Recorded data:
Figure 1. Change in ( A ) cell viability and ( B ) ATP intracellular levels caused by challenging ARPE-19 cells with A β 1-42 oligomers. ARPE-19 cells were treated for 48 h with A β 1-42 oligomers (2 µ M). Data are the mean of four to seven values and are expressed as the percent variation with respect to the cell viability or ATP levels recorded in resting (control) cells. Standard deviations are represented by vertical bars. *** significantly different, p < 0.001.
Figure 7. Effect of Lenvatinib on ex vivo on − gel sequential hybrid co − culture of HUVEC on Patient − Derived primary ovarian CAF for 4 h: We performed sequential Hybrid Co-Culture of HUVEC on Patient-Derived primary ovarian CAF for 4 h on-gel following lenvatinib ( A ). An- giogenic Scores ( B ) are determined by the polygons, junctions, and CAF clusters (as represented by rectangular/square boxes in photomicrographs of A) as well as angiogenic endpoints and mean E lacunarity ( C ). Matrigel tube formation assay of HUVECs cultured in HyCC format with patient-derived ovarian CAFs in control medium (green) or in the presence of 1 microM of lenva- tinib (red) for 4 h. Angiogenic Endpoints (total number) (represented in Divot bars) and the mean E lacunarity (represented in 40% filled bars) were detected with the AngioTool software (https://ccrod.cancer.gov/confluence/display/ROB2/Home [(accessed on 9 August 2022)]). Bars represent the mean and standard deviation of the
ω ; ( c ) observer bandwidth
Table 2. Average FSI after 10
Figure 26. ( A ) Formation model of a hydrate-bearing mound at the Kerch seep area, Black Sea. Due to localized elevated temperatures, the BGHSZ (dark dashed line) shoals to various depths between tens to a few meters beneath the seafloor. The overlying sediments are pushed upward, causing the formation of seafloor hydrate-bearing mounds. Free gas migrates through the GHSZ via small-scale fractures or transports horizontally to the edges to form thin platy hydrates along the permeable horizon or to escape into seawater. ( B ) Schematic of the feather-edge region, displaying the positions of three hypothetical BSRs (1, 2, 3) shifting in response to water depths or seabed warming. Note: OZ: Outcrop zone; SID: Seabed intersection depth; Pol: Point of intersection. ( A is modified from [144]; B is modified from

→ How to complete this task
Every record above must be duplicated exactly.

→ Reply
Figure 1. Change in ( A ) cell viability and ( B ) ATP intracellular levels caused by challenging ARPE-19 cells with A β 1-42 oligomers. ARPE-19 cells were treated for 48 h with A β 1-42 oligomers (2 µ M). Data are the mean of four to seven values and are expressed as the percent variation with respect to the cell viability or ATP levels recorded in resting (control) cells. Standard deviations are represented by vertical bars. *** significantly different, p < 0.001.
Figure 7. Effect of Lenvatinib on ex vivo on − gel sequential hybrid co − culture of HUVEC on Patient − Derived primary ovarian CAF for 4 h: We performed sequential Hybrid Co-Culture of HUVEC on Patient-Derived primary ovarian CAF for 4 h on-gel following lenvatinib ( A ). An- giogenic Scores ( B ) are determined by the polygons, junctions, and CAF clusters (as represented by rectangular/square boxes in photomicrographs of A) as well as angiogenic endpoints and mean E lacunarity ( C ). Matrigel tube formation assay of HUVECs cultured in HyCC format with patient-derived ovarian CAFs in control medium (green) or in the presence of 1 microM of lenva- tinib (red) for 4 h. Angiogenic Endpoints (total number) (represented in Divot bars) and the mean E lacunarity (represented in 40% filled bars) were detected with the AngioTool software (https://ccrod.cancer.gov/confluence/display/ROB2/Home [(accessed on 9 August 2022)]). Bars represent the mean and standard deviation of the
ω ; ( c ) observer bandwidth
Table 2. Average FSI after 10
Figure 26. ( A ) Formation model of a hydrate-bearing mound at the Kerch seep area, Black Sea. Due to localized elevated temperatures, the BGHSZ (dark dashed line) shoals to various depths between tens to a few meters beneath the seafloor. The overlying sediments are pushed upward, causing the formation of seafloor hydrate-bearing mounds. Free gas migrates through the GHSZ via small-scale fractures or transports horizontally to the edges to form thin platy hydrates along the permeable horizon or to escape into seawater. ( B ) Schematic of the feather-edge region, displaying the positions of three hypothetical BSRs (1, 2, 3) shifting in response to water depths or seabed warming. Note: OZ: Outcrop zone; SID: Seabed intersection depth; Pol: Point of intersection. ( A is modified from [144]; B is modified from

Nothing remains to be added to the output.